For this year’s Black History Month, I watched 17 films that starred a black actor and/or was helmed by a black director. While I made a watchlist of about 50 films that spanned the diaspora and several decades, I found myself drawn mostly to pre-1980s films and modern period pieces. I had some loose observations about certain themes that kept popping up.
France as an escape and a prison
I watched a trio of films from African filmmakers this month. Black Girl (1966) directed by Senegalese Ousmane Sembène, Touki Bouki (1973) by Senegalese Djibril Diop Mambéty and Aya of Yop City (2013) by Ivorian Marguerite Abouet. While all three films are radically different in plot and tone, they all hold their colonial past close to their chest.
Most overtly is Black Girl, a simmering anti-colonialist critique about a Senegalese maid who immigrates to France to work for a white Parisian couple. Diouana expects to find relief and escape from poverty in France, but she finds herself working day and night for a couple that belittles her and never lets her out to see the city. She’s demeaned on one turn, fetishized at another and silenced in another and she slowly wastes away in her new home until she finds her only escape is to kill herself.
Touki Bouki, another film from Senegal, has two characters, rob, scheme and grift so that they can afford their passage to escape Africa as well and move to France. In the end, even after all the lies and danger, only Charlie makes it on the boat to France, while Mory is left behind to contend with his fate.
Aya of Yop City takes place in 1970s Cote D’Ivoire and one of the side characters romanticizes France as well, dreaming just like Diouana, Mory and Charlie of living a better life abroad in the imperial core. Bintou attempts to romance a man who lives in Paris so that she can leave with him one day, but in the end he ends up being nothing more than a simple charlatan, poor and stuck in Youpogan just like Bintou and the rest of the characters in the film. In all three films, the pursuit of France is punished in some ways. Whether shown overtly or implied, France as a concept is seen as evil to Africans, only to be engaged with as necessary.
In contrast, Paris Blues (1961) an American film about American expats in Paris has a much more favorable view on France. Eddie, an African American musician, lives in France to escape the overbearing racism he faces in Jim Crow America. Eddie feels more respected amongst the French. In reality, many Africans during that same time period felt othered and discriminated against when they entered the country. It’s an interesting dynamic that portrays the very real migration wave that many African American artists and performers made to France in search of a better life. Even in Passing (2021) which I also re-watched this month, Irene and Brian consider moving abroad themselves to escape racism in 1920s Harlem. Even living in a community as upper middle class black people, they can’t mitigate the effects of anti blackness. Away from America seems to be their only way.
It’s an interesting dichotomy, the American “expat” experience versus the African “immigrant” one. (Notice who gets labeled immigrants and who as expats).

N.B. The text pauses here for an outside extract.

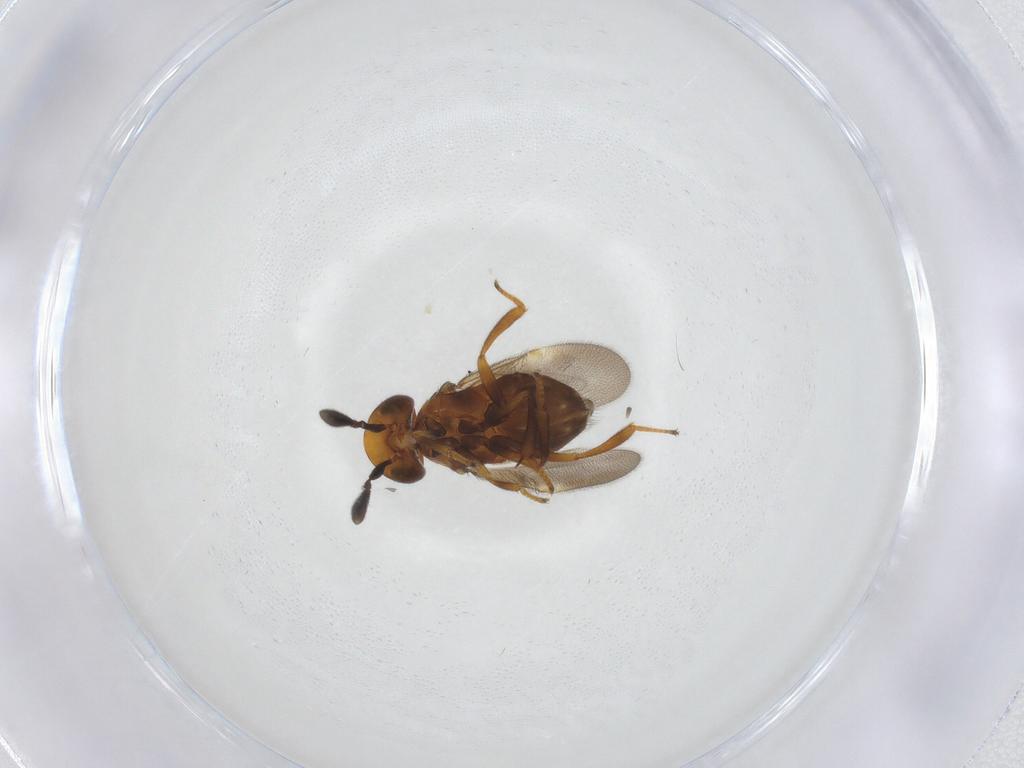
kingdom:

This back and forth struggle I was noticing in my viewing this month is rooted in real history. Black Americans, creatives especially, have been immigrating to France since the 19th century, most notably during the Harlem Renaissance in 1920s and 30s (the same era that Passing takes place). The likes of James Baldwin, Eartha Kitt, Josephine Baker and more found themselves comfortable in Paris in a way they never found in America.

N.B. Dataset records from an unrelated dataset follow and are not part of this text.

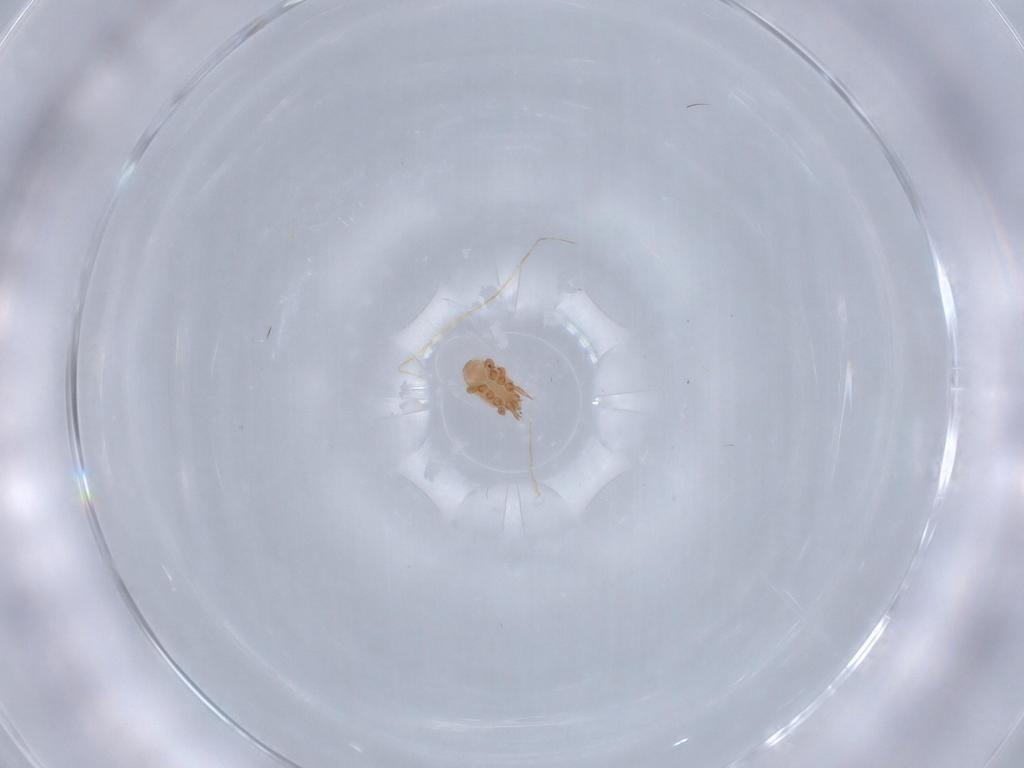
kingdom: Animalia
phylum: Arthropoda
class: Arachnida
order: Mesostigmata
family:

There is a certain Western privilege in being able to escape one imperialist nation to another even when one is fleeing from persecution themselves. I don’t think in the films I watched nor in real life would I admonish Black Americans for seeking refuge, but learning about the other experiences in the Black diaspora would be eye opening for everyone.
Quincy Jones is a legend
I ended up watching three films that were scored by the great Quincy Jones. In The Heat of the Night (1967), The Wiz (1978) and The Color Purple (1985). While I doubt this comes to any surprise to most people familiar with Jones, I was struck by how versatile he is as a composer. Three films, spanning three different decades and three different genres. In the Heat of the Night’s score is centered on a song of the same name, produced by Jones and sung by another black legend, Ray Charles. It’s a simmering jazz tune that suits the dark murder mystery well. In contrast, my favorite of Jones’s contributions to The Wiz soundtrack is the “Emerald City Sequence”. A near seven minute disco smash that combines three songs, it’s the definitive highlight of the film. In The Color Purple, Jones’ takes his jazz on the sentimental route, with a sweet and almost cloying score to tell the multigenerational story of black women living in the early 20th century. Quincy Jones has scored some of the most iconic moments in black film and it’s history can’t be told without him.
An Appreciation for History
I didn’t mind that most of the films I watched this month were set in the past and dealt with the hardships and very real realities of black people. It’s a good reminder that we can never forget our history and it made the moments of black joy I found in these films hit even harder. I cried when Celie and Nettie reunited after decades at the end of The Color Purple, I was charmed by the dance sequences in Passing and I was smitten between Sidney Poitier and Diahann Carroll’s love affair in Paris Blues
While I do wish I had watched more films from mid-century black directors, there’s so much diversity and genres to be watched out there.